Pharaoh will do everything in his power to oppose Exodus 1-7.
Where God is creator, Pharaoh is anti-life, an anti-humanitarian.
This story resonates with many parts of our world today.
It resonates with our history.
Here's where we experience the tension.
God is holy, God is good, God is sovereign, God keeps his promises,
and people are rebellious.
So let's not skip over.
Exodus 1 and a quick drive-by, but let's take in some things that will ground us and help us
in our doubts and our questions and our fears. Will they survive? Will we survive? Will our faith survive?
Will our family? Will your family survive this heartache? Will our country survive this
period of history? Now a good intro lays a foundation for a book or a movie, and it gets us
hooked and a really great intro establishes where we're been and where we're going.
Exodus 1 is a really great intro, and there are a few ideas I want us to capture so they can
develop and take root as we go through this book. The first thing for us to remember is that the
survival and growth of this family of 70 that came to Egypt is God's work. Sarah and Abraham
didn't even think they could have one child, and Sarah used her handmade to conceive with
Abraham when she thought she wasn't going to be able to have a child.
And then Rachel and Rebecca also at trouble conceiving.
And then Tamar seduced her father-in-law.
And then Esau wanted to kill Jacob.
But we have the line of Abraham, Isaac, and Jacob, and the 12 tribes.
And then we have multitudes of people because it was part of God's plan.
Also, let's take away that if God has clearly kept his promise as evidenced by Exodus 1
then he will surely keep his promise to also bring them out of Egypt and back to the land of their fathers.
And beyond that, he will clearly keep his promise to bless all nations through them.
And he will surely keep his promise to bring all nations back together under his blessing one day.
It's so important that we know our history.
God's promises to Abraham have been 400 years in the making.
We should let the Bible give us perspective.
Exodus will speak to us.
Our lives have become fast.
We look for immediate solutions to our problems and our discomfort, and we demand visible results.
The Exodus will encourage us in the art of waiting for the Lord, not in a meaningless,
boring, or mediocre way, but in true, joy, hope, purpose, patience, and expectancy.
Now, Patrick ordered all of us these commentaries for Exodus that are written in Hebrew and English.
But since they are Hebrew, you have to read it.
read them from the back to the front.
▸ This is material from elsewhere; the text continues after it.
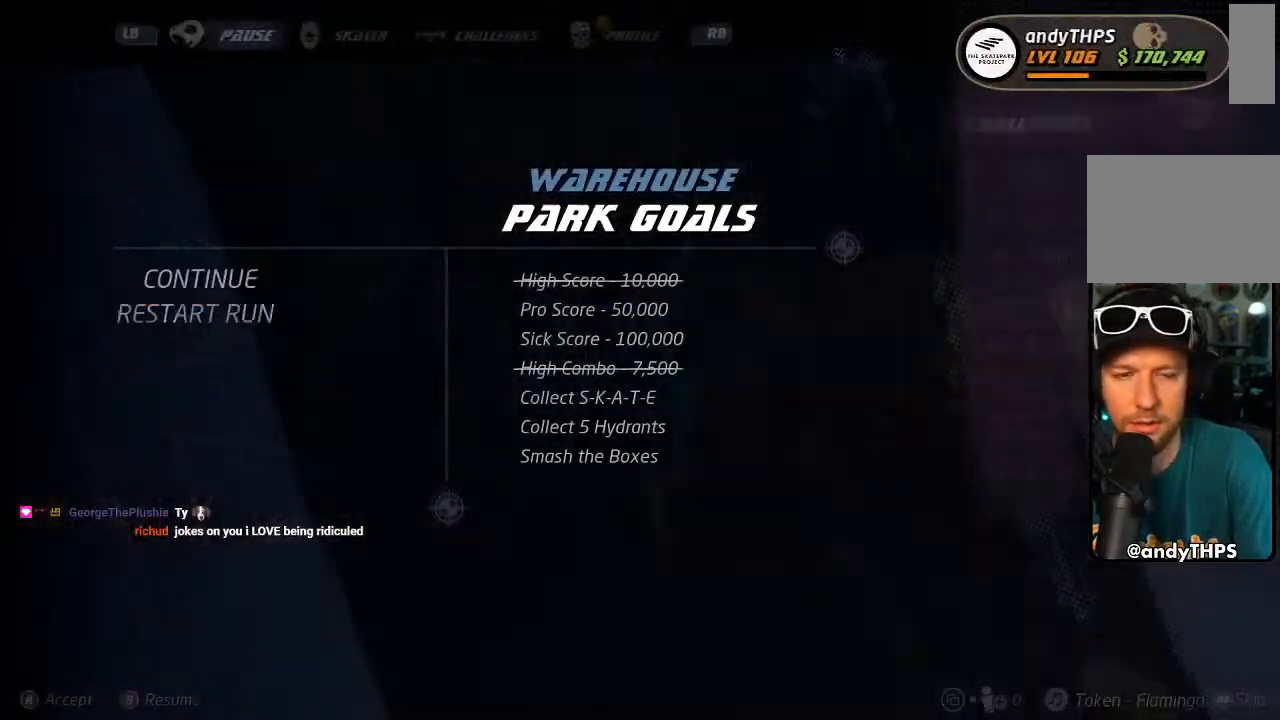
{"dt_ms": 500, "buttons": ["CROSS"], "left_stick": "center", "right_stick": "center", "events": [[33, "CROSS", "down"], [33, "DPAD_DOWN", "up"], [100, "CROSS", "up"], [433, "CROSS", "down"]]}
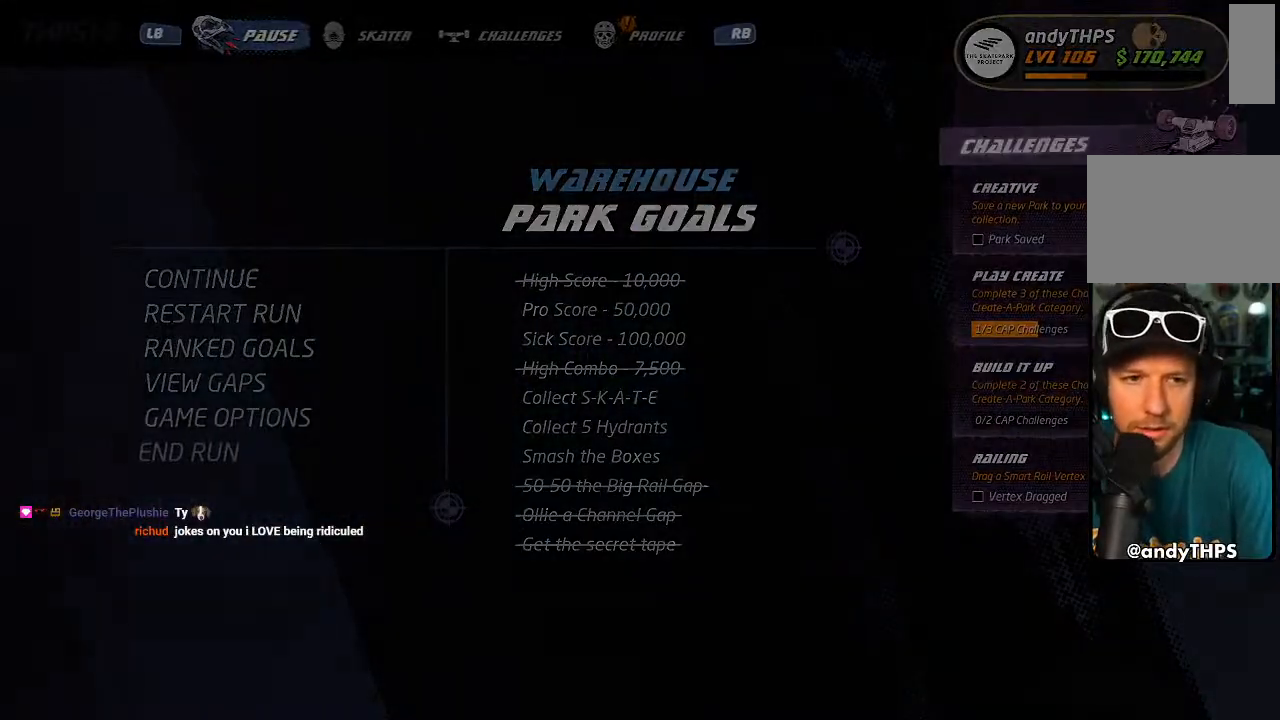
{"dt_ms": 500, "buttons": ["CROSS"], "left_stick": "center", "right_stick": "center", "events": [[383, "DPAD_DOWN", "down"], [467, "DPAD_DOWN", "up"]]}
Like literally when I went to pick mine up, another friend was
there and she and I both tried to figure out if we should ask the printing company for a refund
because the book was backwards. But this is the way we read our days, our lives, our story in view
of God's big story. We read from the pages of revelation backward, believing God because we know
he does what he promises. And this gives everything in our life. And this gives everything in our
life's purpose. God didn't waste the first seven verses of Exodus, and he doesn't waste the things
he brings or allows into our lives. Last week, I was talking with a friend, and she was describing
some challenges her family had been through in the last week. She said, I'm discovering that we're not good
at communicating. And then we kind of cried, laughed at the same time, because we realized God was giving
them opportunities to be better communicators. Their challenges were not just challenges with no
purpose. They were opportunities to grow more like Jesus, to trust him more, to encourage each other.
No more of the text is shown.